At any given point, the application can enqueue tasks from the first category, and some tasks from the second category. Enqueueing tasks from the second category must be done atomically with the check of the constraint; also, other tasks that are related to the constraint must be prevented to be enqueued, as part of the same atomic operation.

While the tasks are running without any tasks completing, or starting, the constraints do not change – we set the constraints between tasks, not between parts of tasks. That is, there is no interest for us to do anything while the system is in steady-state executing tasks. Whenever a new task is created, or whenever we complete a task we need to consider if we can start executing a task, and which one can we execute. At those points, we should evaluate the state of the system to see which tasks belong to the first two categories. Having the tasks placed in these 3 categories we know which tasks can start executing right away – and we can enqueue these in the system.

If the constraints of the tasks are properly set up, i.e., we don’t have circular dependencies, then we are guaranteed to make progress eventually. If we have enough tasks from the first two categories, then we can make progress at each step.
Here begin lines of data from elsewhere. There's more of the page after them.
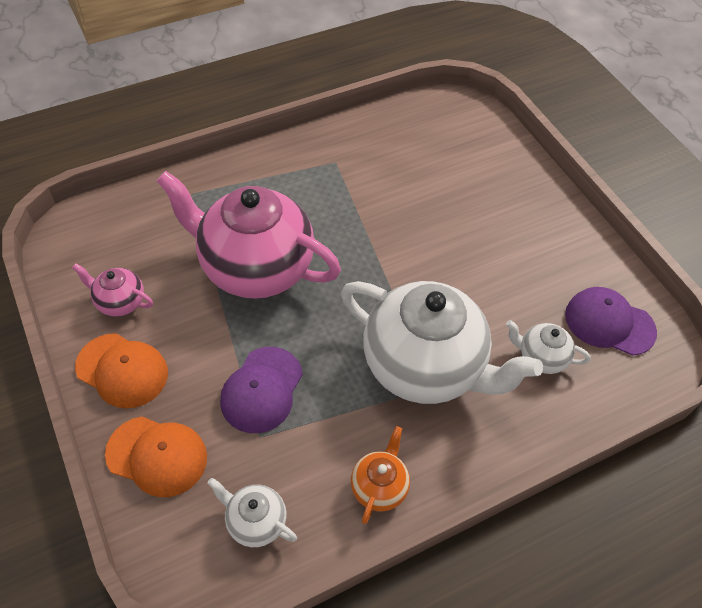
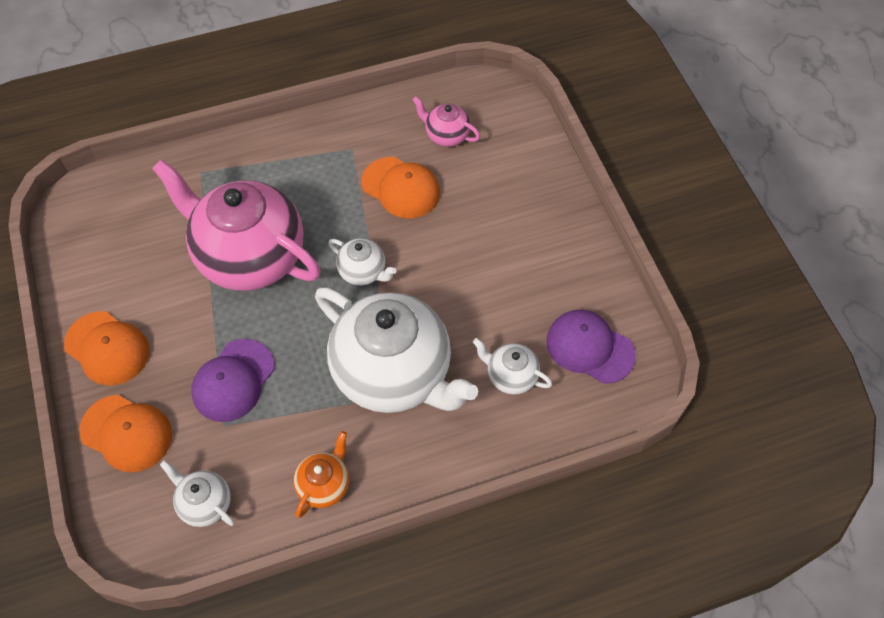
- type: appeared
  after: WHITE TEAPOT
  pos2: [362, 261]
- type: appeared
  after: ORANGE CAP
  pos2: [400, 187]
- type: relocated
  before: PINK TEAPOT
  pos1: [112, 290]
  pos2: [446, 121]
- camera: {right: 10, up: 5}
Based on the above description it can be assumed that one needs to evaluate all tasks in the system at every step. That would obviously not be efficient. But, in practice, this can easily be avoided. Tasks don’t necessarily need to sit in one big pool and be evaluated each time. They are typically stored in smaller data structures, corresponding to different parts of the application. And, furthermore, most of the time is not needed to check all the tasks in a pool to know which one can be started. In practice evaluating which tasks can be executed can be done really fast. See the serializers above.

Task groups

Task groups can be used to control the execution of tasks, in a very primitive way. When creating a task, the user can specify a concore::v1::task_group object, making the task belong to the task group object passed in.

Task groups are useful for canceling tasks. One can tell the task group to cancel, and all the tasks from the task group are canceled. Tasks that haven’t started executed yet will not be executed. Tasks that are in progress can query the cancel flag of the group and decide to finish early.

This is very useful in shutdown scenarios when one wants to cancel all the tasks that access an object that needs to be destroyed. One can place all the tasks that operate on that object in a task group and cancel the task group before destroying the object.

Another important feature of task groups is the ability to wait on all the tasks in the group to complete. This is also required to the shutdown scenario above. concore does not block the thread while waiting; instead, it tries to execute tasks while waiting. The hope is to help in getting the tasks from the arena done faster.

Note that, while waiting on a group, tasks outside of the group can be executed. That can also mean that waiting takes more time than it needs to. The overall goal of maximizing throughput is still maintained.

Details on the task system

This section briefly describes the most important implementation details of the task system. Understanding these implementation details can help in creating more efficient applications.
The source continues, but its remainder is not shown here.